Why is this? The ERP systems of today do not have the tools to effectively execute on their customer sales orders. The ERP software assumes that you can meet all your demand in the time allotted with respect to constraints such as capacity, tools and/or labor requirements. Since the ERP scheduling software often lacks features like optimization, what-if analysis and basic finite logic, many manufacturers use Excel spreadsheets to manage the production floor. It turns out most manufacturers still have a fairly complex production process to deal with and manage.

For instance, a metal manufacturer who has product with two levels of Bills of Materials, might have a number of manufacturing steps at each level. If one of those steps fail, the cascade affect for that one job (and that customer order) could be significant.

The metals manufacturer has to look at several variables to effectively schedule:

  • Does a given part have all the raw materials required for manufacturing and if the raw materials are not in inventory, will new Purchase Orders arrive on time?
  • Is the tooling available at the time it is needed and if not, when is the soonest it can be available and what is the effect on the customer order(s)?
  • Is there enough labor to make operation date for each operation step and what are the results of using some limited personnel overtime to make the promised due date?

What are the typical variables that must be incorporated into a schedule?

  • Machine availability
  • Labor availability
  • Material availability
  • Tooling availability

If any of these variables slip, then the production schedule will fail. One material delay could affect hundreds, if not thousands, of operations. This cannot be modeled in an Excel spreadsheet. This explains why many manufacturers are only managing today’s late jobs and past due jobs. They cannot look into the future and anticipate jobs that will be late. They hardly have enough time to update the spreadsheet with completed orders!

Today’s fast pace environment requires the latest in software scheduling tools to manage it.
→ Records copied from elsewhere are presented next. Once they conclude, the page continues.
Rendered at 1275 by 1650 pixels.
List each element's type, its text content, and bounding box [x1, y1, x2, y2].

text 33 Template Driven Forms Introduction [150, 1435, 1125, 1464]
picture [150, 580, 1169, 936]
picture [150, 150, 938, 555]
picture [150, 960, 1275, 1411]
When a new customer order comes in, the manufacturer needs to have confidence that he can give accurate promise dates based on a real-life schedule. Providing not just Available-to-Promise (ATP) but also Capable-to-Promise (CTP). Not just have inventory available but promising to build the customer order as quick as possible.

If that schedule changes and it affects one or more customer orders, then the software needs to immediately alert the appropriate people of a delay in the schedule. Once a scheduler is alerted of a problem, he can make intelligent decisions on how he wants to handle the delay. He could look at potentially adding overtime, outsource, or call customer order and give new ship date.

Amazon has set a high bar for all providers of goods and services. It manufacturers don’t evolve to meet and exceed expectations, they will cease to exist and the ones that do will thrive.